• Required work: Switch "Primary key" to "Composite key" in the part of the listing that opens with the line containing "and its nameservers." and closes with the line containing "This table contains the relation between a Domain and its ip". Reproduce those lines with only that change.

Data extracted from a collection
**********

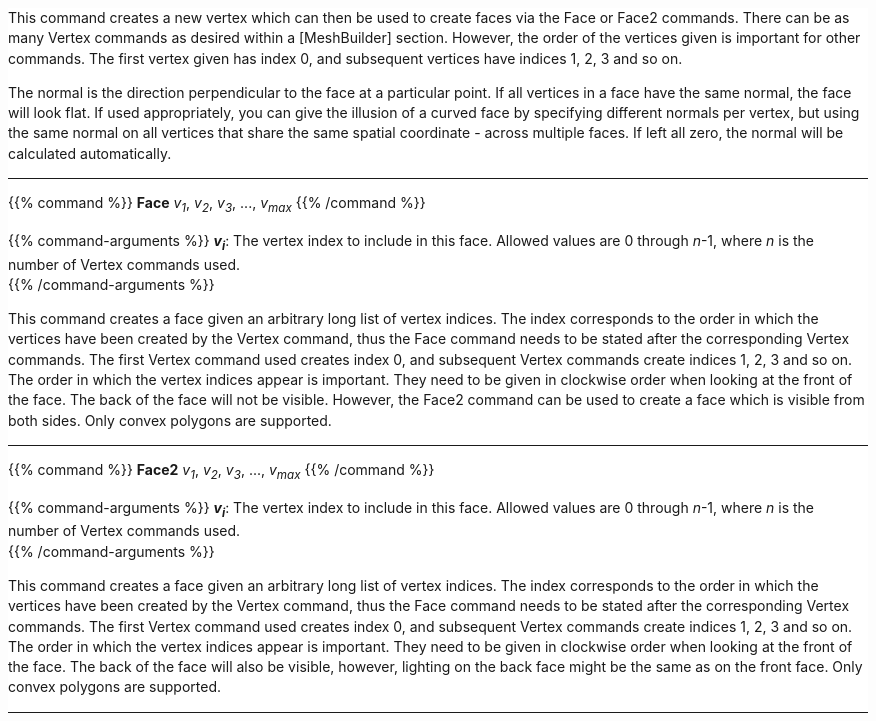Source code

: This command creates a new vertex which can then be used to create faces via the Face or Face2 commands. There can be as many Vertex commands as desired within a [MeshBuilder] section. However, the order of the vertices given is important for other commands. The first vertex given has index 0, and subsequent vertices have indices 1, 2, 3 and so on.

The normal is the direction perpendicular to the face at a particular point. If all vertices in a face have the same normal, the face will look flat. If used appropriately, you can give the illusion of a curved face by specifying different normals per vertex, but using the same normal on all vertices that share the same spatial coordinate - across multiple faces. If left all zero, the normal will be calculated automatically.

----------

<a name="addface"></a>

{{% command %}}
**Face** *v<sub>1</sub>*, *v<sub>2</sub>*, *v<sub>3</sub>*, ..., *v<sub>max</sub>*
{{% /command %}}

{{% command-arguments %}}
***v<sub>i</sub>***: The vertex index to include in this face. Allowed values are 0 through *n*-1, where *n* is the number of Vertex commands used.  
{{% /command-arguments %}}

This command creates a face given an arbitrary long list of vertex indices. The index corresponds to the order in which the vertices have been created by the Vertex command, thus the Face command needs to be stated after the corresponding Vertex commands. The first Vertex command used creates index 0, and subsequent Vertex commands create indices 1, 2, 3 and so on. The order in which the vertex indices appear is important. They need to be given in clockwise order when looking at the front of the face. The back of the face will not be visible. However, the Face2 command can be used to create a face which is visible from both sides. Only convex polygons are supported.

----------

<a name="addface2"></a>

{{% command %}}
**Face2** *v<sub>1</sub>*, *v<sub>2</sub>*, *v<sub>3</sub>*, ..., *v<sub>max</sub>*
{{% /command %}}

{{% command-arguments %}}
***v<sub>i</sub>***: The vertex index to include in this face. Allowed values are 0 through *n*-1, where *n* is the number of Vertex commands used.  
{{% /command-arguments %}}

This command creates a face given an arbitrary long list of vertex indices. The index corresponds to the order in which the vertices have been created by the Vertex command, thus the Face command needs to be stated after the corresponding Vertex commands. The first Vertex command used creates index 0, and subsequent Vertex commands create indices 1, 2, 3 and so on. The order in which the vertex indices appear is important. They need to be given in clockwise order when looking at the front of the face. The back of the face will also be visible, however, lighting on the back face might be the same as on the front face. Only convex polygons are supported.

----------

<a name="cube"></a>
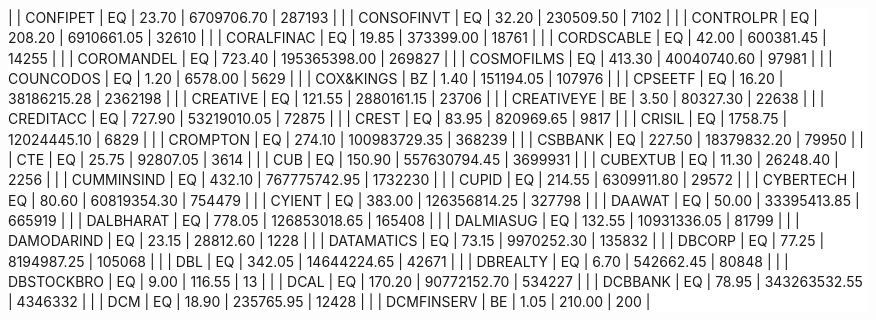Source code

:|  | CONFIPET | EQ | 23.70 | 6709706.70 | 287193 |
|  | CONSOFINVT | EQ | 32.20 | 230509.50 | 7102 |
|  | CONTROLPR | EQ | 208.20 | 6910661.05 | 32610 |
|  | CORALFINAC | EQ | 19.85 | 373399.00 | 18761 |
|  | CORDSCABLE | EQ | 42.00 | 600381.45 | 14255 |
|  | COROMANDEL | EQ | 723.40 | 195365398.00 | 269827 |
|  | COSMOFILMS | EQ | 413.30 | 40040740.60 | 97981 |
|  | COUNCODOS | EQ | 1.20 | 6578.00 | 5629 |
|  | COX&KINGS | BZ | 1.40 | 151194.05 | 107976 |
|  | CPSEETF | EQ | 16.20 | 38186215.28 | 2362198 |
|  | CREATIVE | EQ | 121.55 | 2880161.15 | 23706 |
|  | CREATIVEYE | BE | 3.50 | 80327.30 | 22638 |
|  | CREDITACC | EQ | 727.90 | 53219010.05 | 72875 |
|  | CREST | EQ | 83.95 | 820969.65 | 9817 |
|  | CRISIL | EQ | 1758.75 | 12024445.10 | 6829 |
|  | CROMPTON | EQ | 274.10 | 100983729.35 | 368239 |
|  | CSBBANK | EQ | 227.50 | 18379832.20 | 79950 |
|  | CTE | EQ | 25.75 | 92807.05 | 3614 |
|  | CUB | EQ | 150.90 | 557630794.45 | 3699931 |
|  | CUBEXTUB | EQ | 11.30 | 26248.40 | 2256 |
|  | CUMMINSIND | EQ | 432.10 | 767775742.95 | 1732230 |
|  | CUPID | EQ | 214.55 | 6309911.80 | 29572 |
|  | CYBERTECH | EQ | 80.60 | 60819354.30 | 754479 |
|  | CYIENT | EQ | 383.00 | 126356814.25 | 327798 |
|  | DAAWAT | EQ | 50.00 | 33395413.85 | 665919 |
|  | DALBHARAT | EQ | 778.05 | 126853018.65 | 165408 |
|  | DALMIASUG | EQ | 132.55 | 10931336.05 | 81799 |
|  | DAMODARIND | EQ | 23.15 | 28812.60 | 1228 |
|  | DATAMATICS | EQ | 73.15 | 9970252.30 | 135832 |
|  | DBCORP | EQ | 77.25 | 8194987.25 | 105068 |
|  | DBL | EQ | 342.05 | 14644224.65 | 42671 |
|  | DBREALTY | EQ | 6.70 | 542662.45 | 80848 |
|  | DBSTOCKBRO | EQ | 9.00 | 116.55 | 13 |
|  | DCAL | EQ | 170.20 | 90772152.70 | 534227 |
|  | DCBBANK | EQ | 78.95 | 343263532.55 | 4346332 |
|  | DCM | EQ | 18.90 | 235765.95 | 12428 |
|  | DCMFINSERV | BE | 1.05 | 210.00 | 200 |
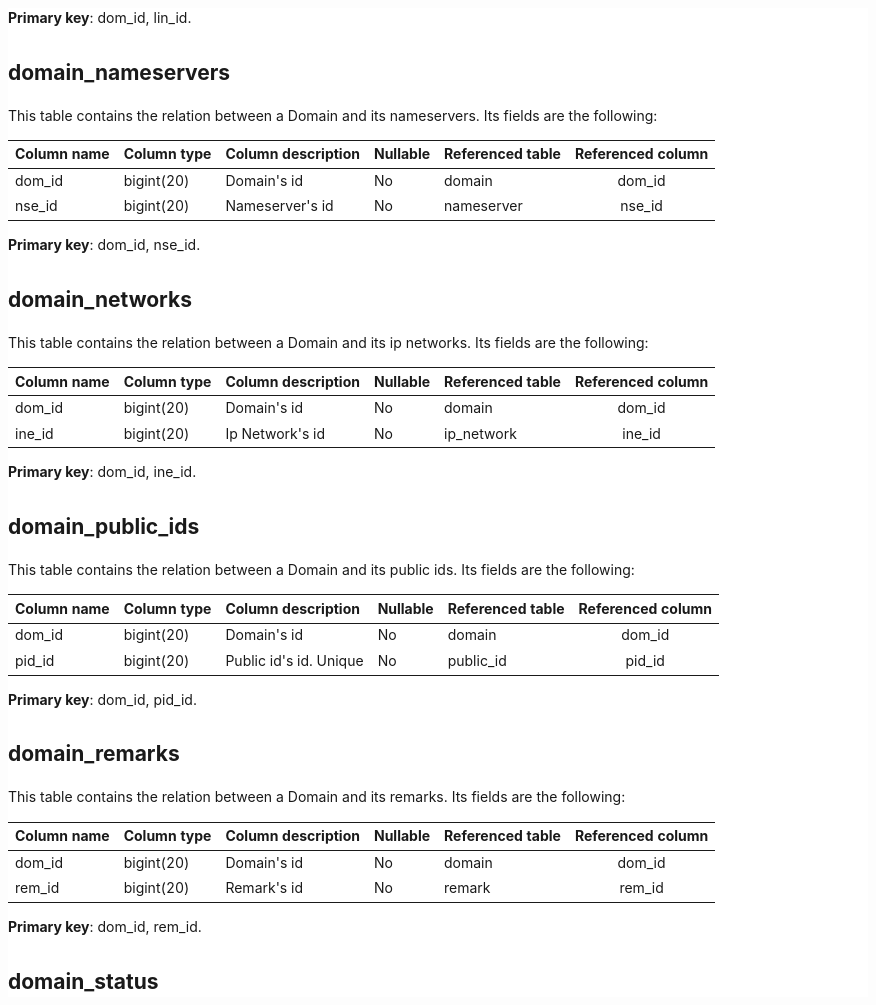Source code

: **Primary key**: dom\_id, lin\_id.

## domain_nameservers

This table contains the relation between a Domain and its nameservers. Its fields are the following:

|Column name|Column type|Column description|Nullable|Referenced table|Referenced column|
|:----------|:----------|:-----------------|:-------|:---------------|:---------------:|
|dom\_id|bigint(20)|Domain's id| No | domain | dom\_id| 
|nse\_id|bigint(20)|Nameserver's id| No | nameserver | nse\_id| 

**Primary key**: dom\_id, nse\_id.

## domain_networks

This table contains the relation between a Domain and its ip networks. Its fields are the following:

|Column name|Column type|Column description|Nullable|Referenced table|Referenced column|
|:----------|:----------|:-----------------|:-------|:---------------|:---------------:|
|dom\_id|bigint(20)|Domain's id| No | domain | dom\_id| 
|ine\_id|bigint(20)|Ip Network's id| No | ip_network | ine\_id| 

**Primary key**: dom\_id, ine\_id.

## domain_public_ids

This table contains the relation between a Domain and its public ids. Its fields are the following:

|Column name|Column type|Column description|Nullable|Referenced table|Referenced column|
|:----------|:----------|:-----------------|:-------|:---------------|:---------------:|
|dom\_id|bigint(20)|Domain's id| No | domain | dom\_id| 
|pid\_id|bigint(20)|Public id's id. Unique| No | public_id | pid\_id| 

**Primary key**: dom\_id, pid\_id.

## domain_remarks

This table contains the relation between a Domain and its remarks. Its fields are the following:

|Column name|Column type|Column description|Nullable|Referenced table|Referenced column|
|:----------|:----------|:-----------------|:-------|:---------------|:---------------:|
|dom\_id|bigint(20)|Domain's id| No | domain | dom\_id| 
|rem\_id|bigint(20)|Remark's id| No | remark | rem\_id| 

**Primary key**: dom\_id, rem\_id.

## domain_status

**********

• Answer:
This table contains the relation between a Domain and its nameservers. Its fields are the following:

|Column name|Column type|Column description|Nullable|Referenced table|Referenced column|
|:----------|:----------|:-----------------|:-------|:---------------|:---------------:|
|dom\_id|bigint(20)|Domain's id| No | domain | dom\_id| 
|nse\_id|bigint(20)|Nameserver's id| No | nameserver | nse\_id| 

**Composite key**: dom\_id, nse\_id.

## domain_networks

This table contains the relation between a Domain and its ip networks. Its fields are the following:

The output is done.